What is the requirement?
The International Committee of Medical Journal Editors (ICMJE) announced that in order for clinical trial results to be considered for publication in journals that adhere to ICMJE standards, all clinical trials that start recruiting on or after July 1, 2005 must be registered with a public registry before the enrollment of the first patient. Ongoing trials not registered at inception will be considered by the ICMJE for publication if they are registered before September 13, 2005. Details of this requirement are described at the International Committee of Medical Journal Editors web site.
Note: This is not a regulatory requirement related to human subjects research.
What is the purpose of this requirement?
As described on the ICMJE web site, the Committee’s purpose is “to promote the public good by ensuring that everyone can find key information about every clinical trial whose principal aim is to shape medical decision-making,” and to foster conditions in which decisions about care “rest on all of the evidence, not just the trials that authors decided to report and that journal editors decided to publish.”
How is “clinical trial” defined?
The ICMJE Web site defines a clinical trial as “Any research project that prospectively assigns human subjects to intervention and comparison groups to study the cause-and-effect relationship between a medical intervention and a health outcome.”
The phrase “medical intervention” suggests that this requirement applies only to biomedical clinical trials. Is that correct?
No. “Medical intervention” is defined as any intervention used to modify a health outcome. According to the ICMJE, this term includes “drugs, surgical procedures, devices, behavioral treatments, process-of-care changes, and the like.”
Does it apply only to industry-sponsored clinical trials?
No. It does not matter who the sponsor is or whether there is an external sponsor.
Are there any exceptions?
Yes. ICMJE’s goal is to register “clinically directive” trials – “trials whose primary purpose is to affect clinical practice.” Excluded are trials whose “primary goal is to assess major unknown toxicity or determine pharmacokinetics.”
Note this important advice from the ICMJE: If in doubt about whether a trial is “clinically directive,” register it.
Where/what are the registries?
The ICMJE describes the characteristics of an acceptable trial registry and the required minimal data for each trial. One of the registries that meets the ICMJE descriptive criteria is ClinicalTrials.gov, a service of the NIH, developed by the National Library of Medicine.

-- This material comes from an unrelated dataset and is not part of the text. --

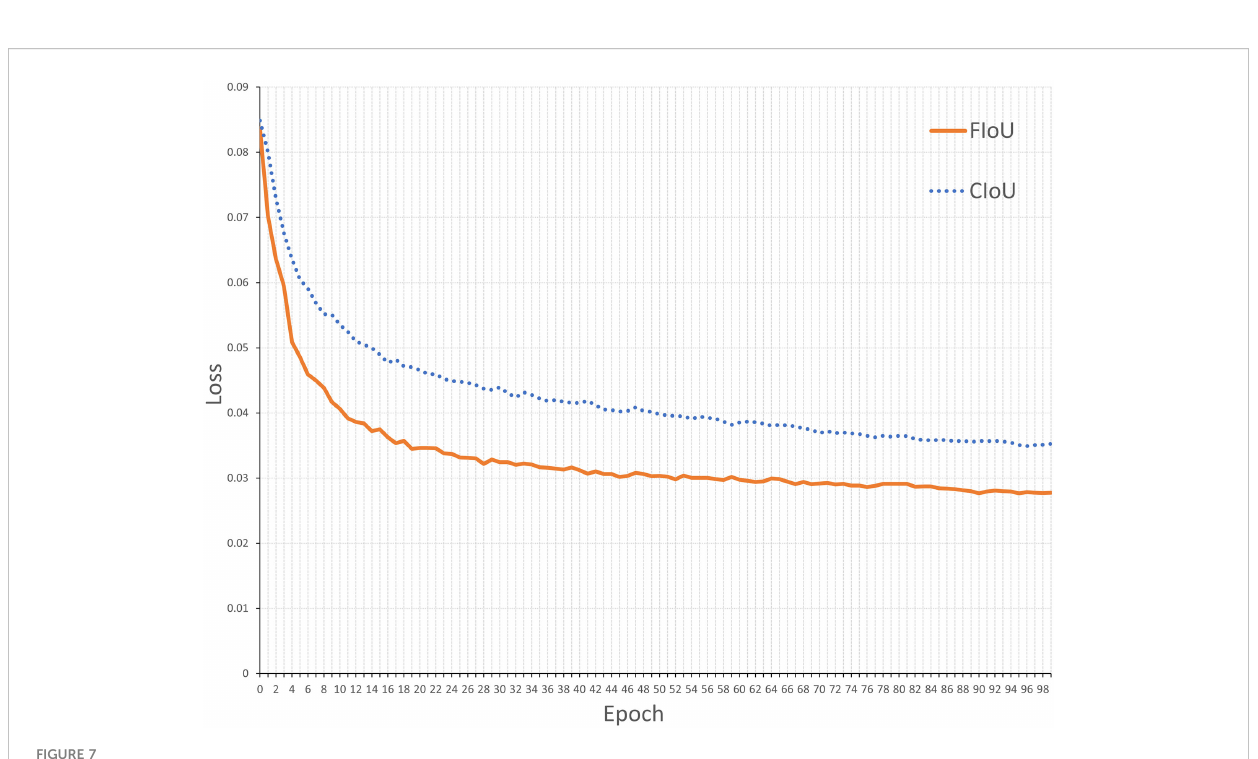
FIGURE 7 Curves of the FIoU and CIoU loss values with the epoch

To find out more about the Protocol Registration System (PRS) at ClinicalTrials.gov, visit the PRS Information web site.
Who does the registration?
The PI is responsible for ensuring that registration requirements are met. Even though some sponsors will do the actual registration work for the PIs, it is still the PI’s responsibility to ensure that the registration has been accomplished. Before enrolling subjects, every PI should ask the trial’s sponsor, “Is this clinical trial fully registered?” Assuming an affirmative response, investigators should personally check the registry indicated by the sponsor to ensure that all ICMJE Minimal Registration Data Set elements are included.

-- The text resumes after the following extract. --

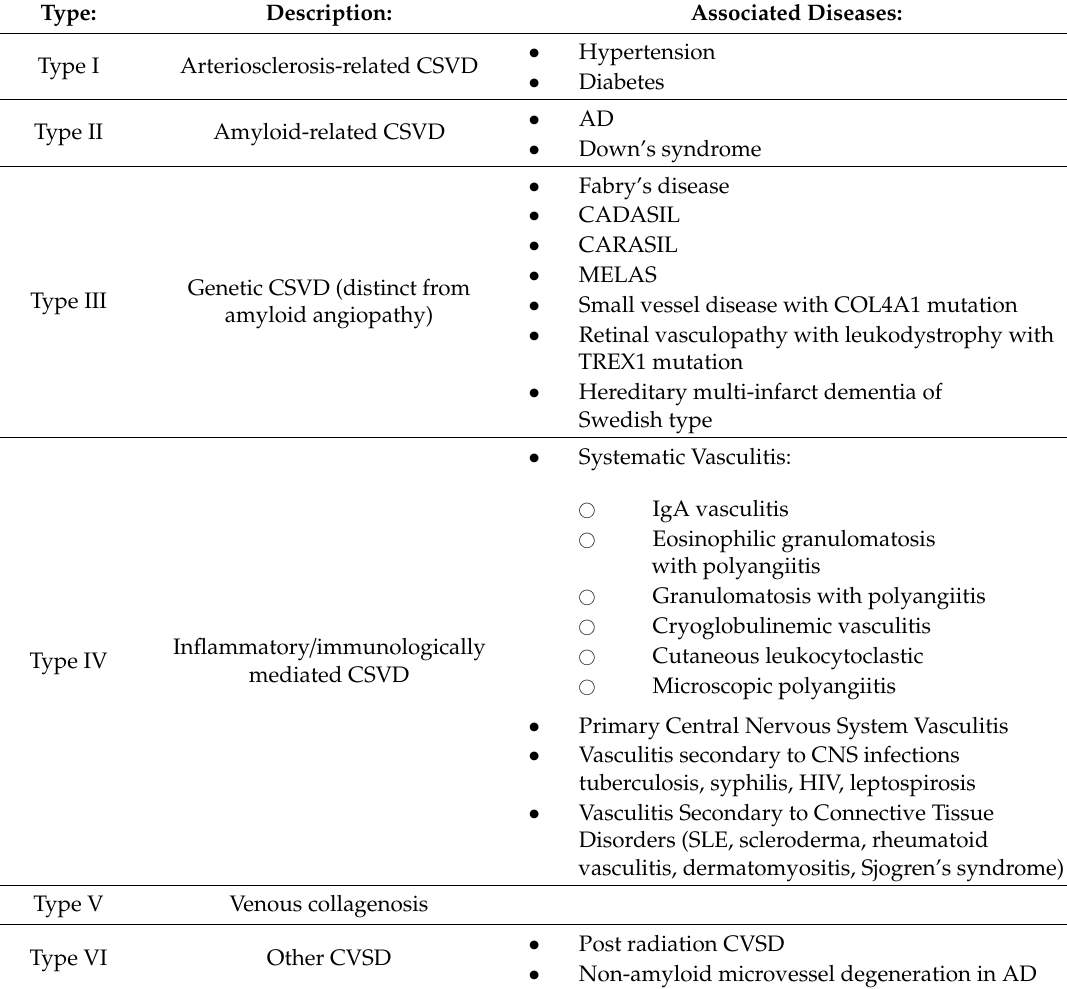
Table 1. Cerebralsmallvesseldisease(CVSD)classification. AD—Alzheimer’sdisease; CADASIL—cerebral autosomal dominant arteriopathy with subcortical ischemic stroke and leukoencephalopathy; CARASIL—cerebral autosomal recessive arteriopathy with subcortical ischemic and leukoencephalopathy; MELAS—mitochondrial encephalopathy with lactic acidosis and stroke-like episodes; CNS—central nervous system; SLE—systematic lupus erythematosus; HIV—human immunodeficiency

- NIH-sponsored trials should be registered by the Institute that is funding the research.
- Industry-sponsored trials (industry-written protocol) should be registered by the sponsor.
- Investigator-initiated trials (for which industry has supplied drug or grant funds) should be registered by the PI.
- Trials for which PIs hold their own INDs or IDEs should registered by the PI.
- Multi-site trials should be should be coordinated among the sites and registered by the “lead sponsor” so that ClinicalTrials.gov does not receive multiple registrations for the same trial.